To receive income from shares, it is not necessary to constantly trade them on the stock exchange. You can bet on dividends.
What are dividends upon shares?
Dividends are the income of a shareholder. In fact, it is a part of the joint-stock company profit, distributed among the shareholders. The amount of dividends depends on:
• financial standing and profit of the company;
• expenses, taxation base;
• the channels of net profit distribution.
Let's say the company earned € 100 million as of 2017. Of these, 20 million went to cover taxes and various dues and fees. The remaining 80 million is the sum to be distributed among the shareholders and the company itself. It was decided at the Shareholders' General Meeting to let 50% (that is, 40 million) on the development expenses – to buy new equipment, to strengthen the staffing and to start a new branch. 40 million are left to distribute among the shareholders.
In total, million shares were issued by the company.
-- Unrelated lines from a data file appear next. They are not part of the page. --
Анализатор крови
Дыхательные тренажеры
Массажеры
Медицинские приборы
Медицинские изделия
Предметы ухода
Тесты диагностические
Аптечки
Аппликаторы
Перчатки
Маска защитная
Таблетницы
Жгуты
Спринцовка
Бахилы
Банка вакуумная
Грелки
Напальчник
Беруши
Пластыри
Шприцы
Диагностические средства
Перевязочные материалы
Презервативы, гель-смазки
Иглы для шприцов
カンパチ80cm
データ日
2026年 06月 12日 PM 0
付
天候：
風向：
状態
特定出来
That is, each accounts for € 40. If you hold 100 shares, you will receive € 4,000 upon dividends. If you purchased 1,000 shares, you will have € 40,000.
When and How are the Dividends Paid?
The joint-stock company conducts payments annually, semi-annually or per quarter. The key date is the record date. Even if you have purchased the shares a few days prior, you will receive dividends upon the entire accounting period. It is not necessary to hold the shares for a year. That is why the securities appreciate in value by the end of the year and go down at the beginning of the new one. Dividends are always paid upon the previous accounting period.
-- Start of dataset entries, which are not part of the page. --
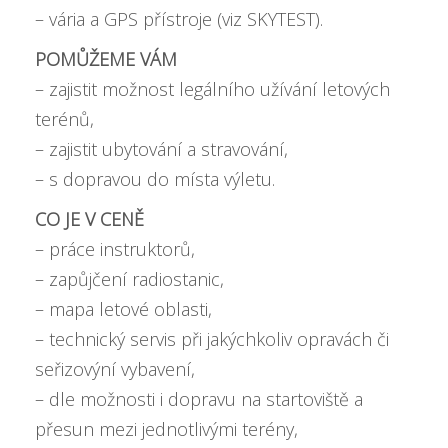
– vária a GPS přístroje (viz SKYTEST).
POMŮŽEME VÁM
– zajistit možnost legálního užívání letových
terénů,
– zajistit ubytování a stravování,
– s dopravou do místa výletu.
CO JE V CENĚ
– práce instruktorů,
– zapůjčení radiostanic,
– mapa letové oblasti,
– technický servis při jakýchkoliv opravách či
seřizovýní vybavení,
– dle možnosti i dopravu na startoviště a
přesun mezi jednotlivými terény,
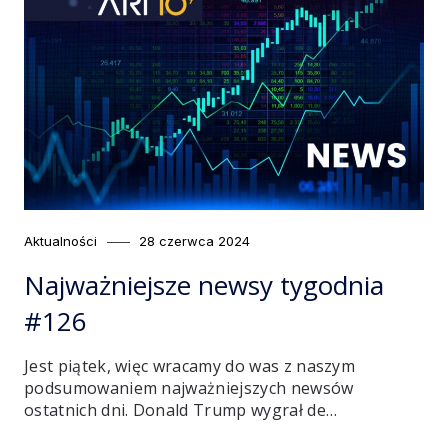
Category
Posted
Aktualności
28 czerwca 2024
on
Najważniejsze newsy tygodnia
#126
Jest piątek, więc wracamy do was z naszym
podsumowaniem najważniejszych newsów
ostatnich dni. Donald Trump wygrał de…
Note that purchasing stocks the day prior to the record date is pointless: you are not included into the register and thus you do not receive dividends over the year. To get the dividends, you should know the trade regime. In the US, it is called ‘T + 3’. This means that if December 20 is the record day, you need to buy shares before December 17, that is 3 days prior.
Now on the dividend payment procedure.
It depends on how you have purchased them:
If you operate over the counter (or on the online stock market), the money arrive in your domestic account. You can withdraw them or invest in securities.
What shares are more likely to bring large dividends?
Not all the companies place the dividends to their shareholders’ accounts. It depends a lot on the current standing of the joint-stock company, on profits and policies.
Budding companies often invest their entire profit in development (new projects, equipment, etc.). Consequently, shareholders receive nothing. On the other hand, such companies may be interested in the inflow of investments, so they entice shareholders with the promise of high dividends upon the first or additional emission.
On shares of large companies (large-cap stocks) one may receive solid returns for many years. Those always reserve a part of their profit for payments to the shareholders. If you count on earning from dividends, large-cap stocks are the best option for investments.
Hefty dividends procure such companies as Chevron, Verizon, AT & T.